Now he specializes in jetty designs, soil investigations and soil classifications.
"I participate in jetty design, stone protection and erosion protection-type projects," said Colquitt. "A jetty is a rock structure that extends out into the water that breaks waves and reduces wave heights. They're very important during hurricane season. You'll notice the rock groins we have out by the Galveston Seawall. You'll also notice that most of the homes by the Seawall area weren't destroyed. The jetties also capture sand, which restores coastlines and beaches."
Colquitt says he's seen the Corps change from a local standpoint to a worldwide organization with its participation in emergency operations and during times of conflict with other countries, rebuilding and reconstructing countries and redesigning structures.
"I was involved in several emergency operations, including Hurricane Hugo in the 80s and Hurricane Rita," said Colquitt. "I had a stint as a civilian with the Corps in Kuwait during the time when Saddam Hussein blew up all the oil wells."
"The entire sky was literally black. It's an experience I'll never forget. I felt like I was giving my part to rectify the situation," said Colquitt. "I was involved in the design of the underground piping systems. I never thought I'd be deployed; I was over there for a couple of months. It makes you appreciate America more."
Serving the nation isn't the only thing Colquitt is known for; he also offers advice to future engineers.
"Focus on being the best engineer and also being the best person you can. You want to share your experience with other future engineers. You want to create a legacy and leave a legacy," said Colquitt. "Once you get into any type of professional series, you want to try and help others and mentor them.
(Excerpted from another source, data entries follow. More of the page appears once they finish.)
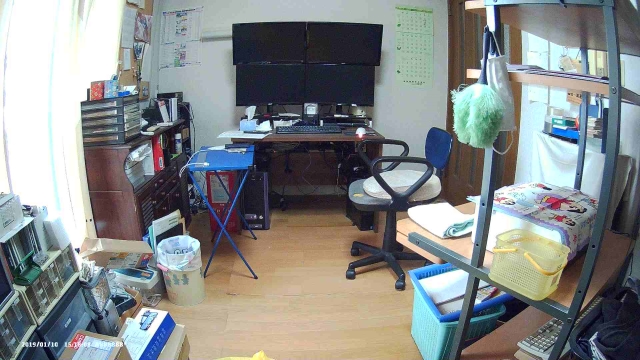
Where is `floor`? The width and height of the screenshot is (640, 360). floor is located at coordinates (320, 318).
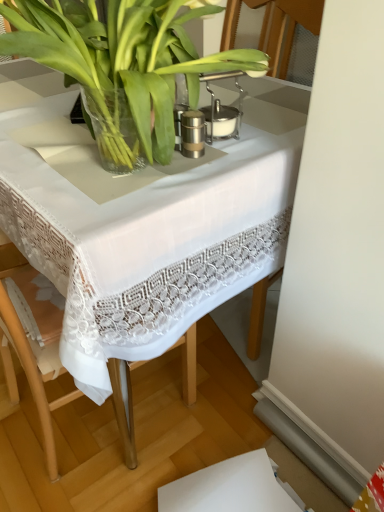
Question: Is green leafy plant at center positioned far away from white lace tablecloth at center?

Choices:
 (A) yes
 (B) no

Answer: (B)

Question: Is green leafy plant at center oriented towards white lace tablecloth at center?

Choices:
 (A) no
 (B) yes

Answer: (A)

Question: From a real-world perspective, is green leafy plant at center positioned under white lace tablecloth at center based on gravity?

Choices:
 (A) yes
 (B) no

Answer: (B)

Question: Is green leafy plant at center outside of white lace tablecloth at center?

Choices:
 (A) no
 (B) yes

Answer: (B)

Question: Does green leafy plant at center have a lesser height compared to white lace tablecloth at center?

Choices:
 (A) no
 (B) yes

Answer: (B)

Question: Is green leafy plant at center in contact with white lace tablecloth at center?

Choices:
 (A) no
 (B) yes

Answer: (A)

Question: Does white lace tablecloth at center turn towards green leafy plant at center?

Choices:
 (A) no
 (B) yes

Answer: (A)

Question: Is white lace tablecloth at center positioned before green leafy plant at center?

Choices:
 (A) yes
 (B) no

Answer: (B)

Question: From the image's perspective, is white lace tablecloth at center on top of green leafy plant at center?

Choices:
 (A) no
 (B) yes

Answer: (A)

Question: Considering the relative positions of white lace tablecloth at center and green leafy plant at center in the image provided, is white lace tablecloth at center to the right of green leafy plant at center from the viewer's perspective?

Choices:
 (A) no
 (B) yes

Answer: (A)

Question: Is white lace tablecloth at center bigger than green leafy plant at center?

Choices:
 (A) no
 (B) yes

Answer: (B)

Question: From a real-world perspective, is white lace tablecloth at center located higher than green leafy plant at center?

Choices:
 (A) yes
 (B) no

Answer: (B)

Question: Choose the correct answer: Is white lace tablecloth at center inside green leafy plant at center or outside it?

Choices:
 (A) outside
 (B) inside

Answer: (A)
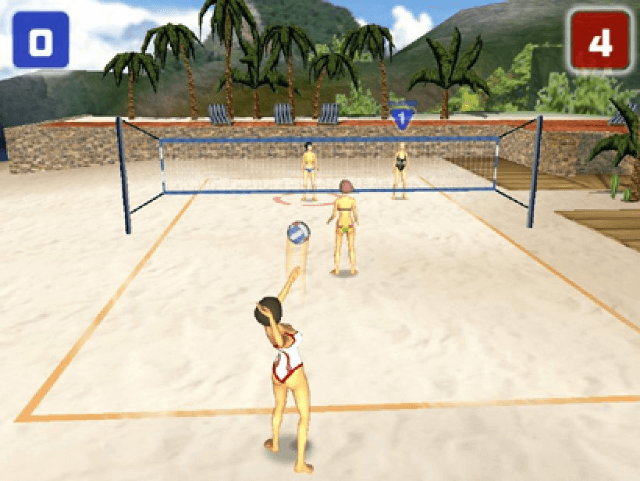
Image resolution: width=640 pixels, height=481 pixels. I want to click on wooden planks, so click(621, 228), click(550, 182).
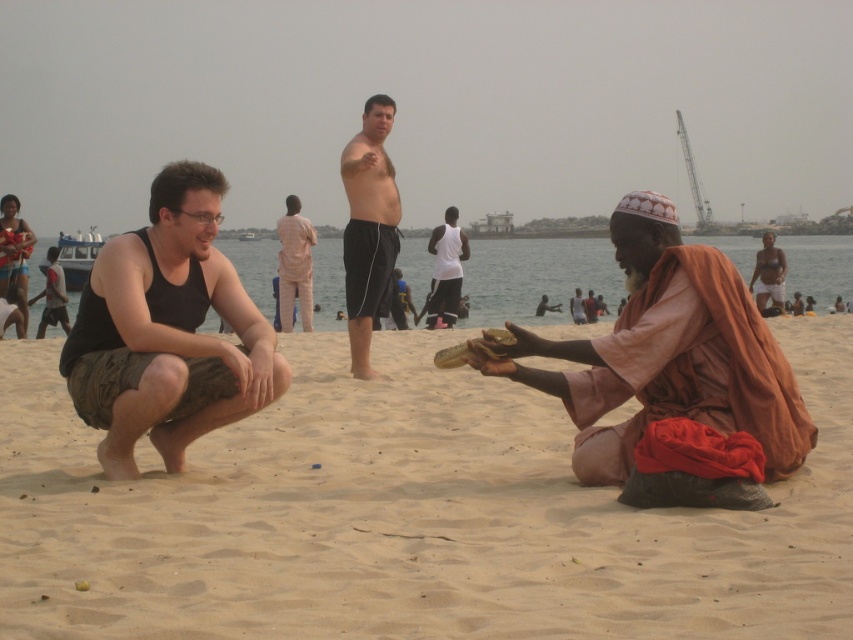
You are a photographer positioned at the beach scene. You need to capture a photo that includes both the orange fabric cloth at lower right and the smooth skin man at right. Which object should you adjust your camera focus on first to ensure both are in the frame?

Since the orange fabric cloth at lower right is closer to the viewer than the smooth skin man at right, you should focus on the orange fabric cloth at lower right first to ensure both are in the frame.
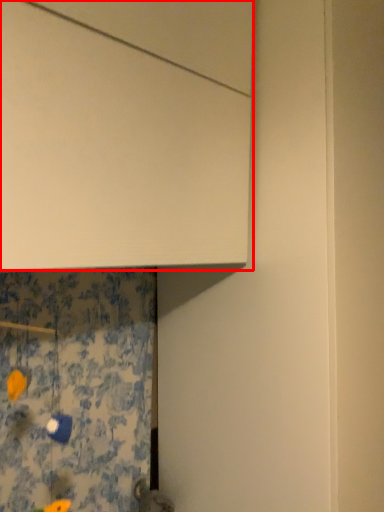
Question: From the image's perspective, what is the correct spatial positioning of cabinetry (annotated by the red box) in reference to shower curtain?

Choices:
 (A) below
 (B) above

Answer: (B)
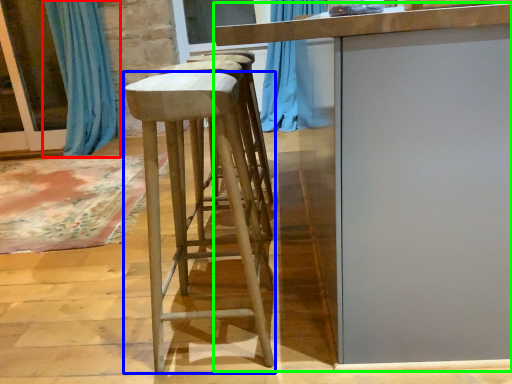
Question: Estimate the real-world distances between objects in this image. Which object is farther from curtain (highlighted by a red box), stool (highlighted by a blue box) or table (highlighted by a green box)?

Choices:
 (A) stool
 (B) table

Answer: (B)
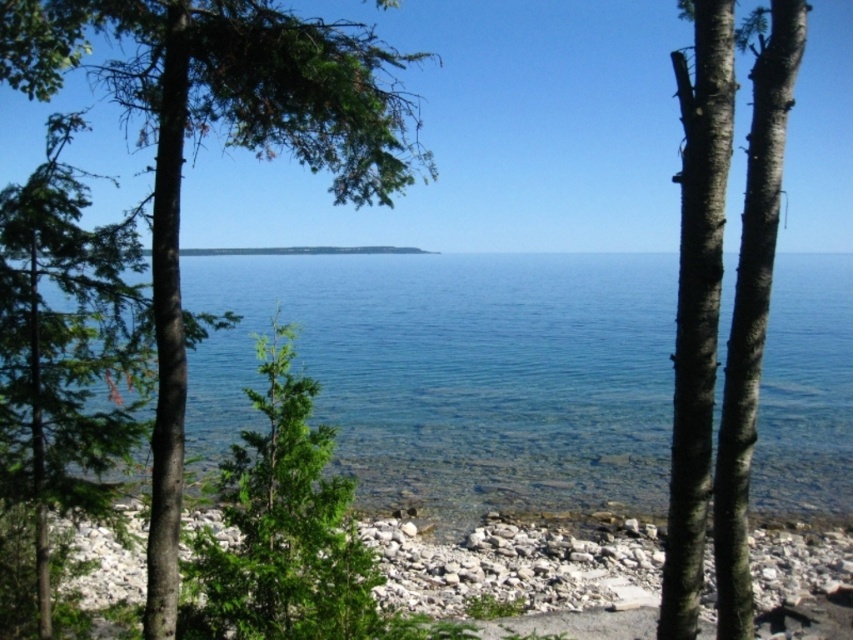
Is clear blue water at center to the right of green leafy tree at left from the viewer's perspective?

Indeed, clear blue water at center is positioned on the right side of green leafy tree at left.

Does clear blue water at center have a smaller size compared to green leafy tree at left?

Correct, clear blue water at center occupies less space than green leafy tree at left.

Where is `clear blue water at center`? clear blue water at center is located at coordinates (456, 372).

The width and height of the screenshot is (853, 640). Describe the element at coordinates (456, 372) in the screenshot. I see `clear blue water at center` at that location.

Can you confirm if clear blue water at center is thinner than white pebbles at lower center?

In fact, clear blue water at center might be wider than white pebbles at lower center.

The image size is (853, 640). Describe the element at coordinates (456, 372) in the screenshot. I see `clear blue water at center` at that location.

This screenshot has width=853, height=640. What are the coordinates of `clear blue water at center` in the screenshot? It's located at (456, 372).

Between clear blue water at center and smooth bark tree at right, which one is positioned higher?

Positioned higher is clear blue water at center.

Find the location of a particular element. The height and width of the screenshot is (640, 853). clear blue water at center is located at coordinates (456, 372).

Where is `clear blue water at center`? clear blue water at center is located at coordinates (456, 372).

At what (x,y) coordinates should I click in order to perform the action: click on clear blue water at center. Please return your answer as a coordinate pair (x, y). Looking at the image, I should click on (456, 372).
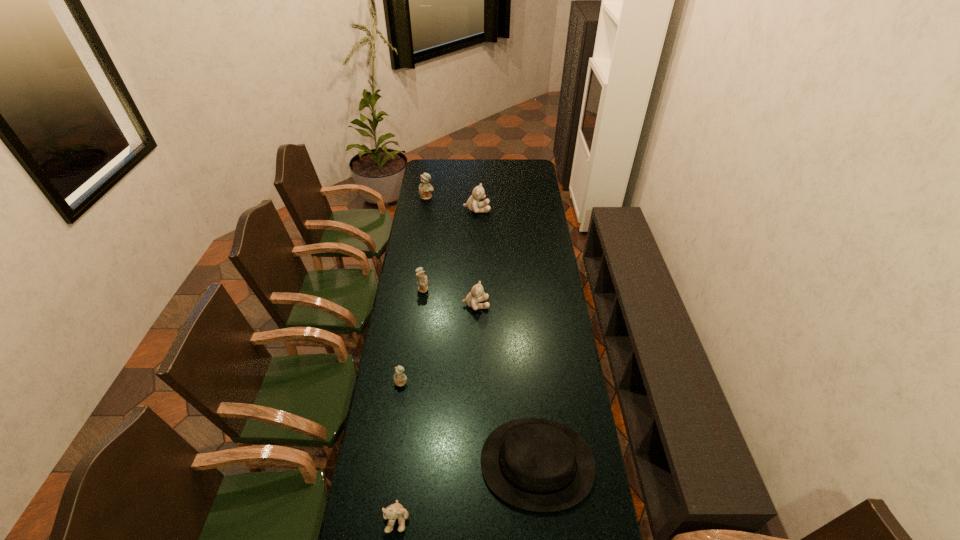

That's the way I look at it. You go beyond the call of duty to help others. That's what I try to focus on. I get instant gratification by helping others."
Colquitt also spreads this message to those in the Sunnyside community.
"I've been a little league baseball coach for many years," said Colquitt. "I also try to share my experiences with them. I try to stress that to most of the African-American kids in the community where I grew up. Colquitt said the stability of the organization and the great people he's met throughout the past 35 years have made the Corps a great place to work.
"I've seen this organization really progress into an organization that is more diverse," said Colquitt.
Colquitt said working on the many jetty projects along the Texas coastline, being involved in emergency operations from the extreme East Coast to the West Coast and also being promoted and receiving his professional engineer's license have all been highlights of his career.
"I've traveled and seen other parts of the nation and world," said Colquitt. "If it wasn't for the Corps, I probably wouldn't have been able to experience that."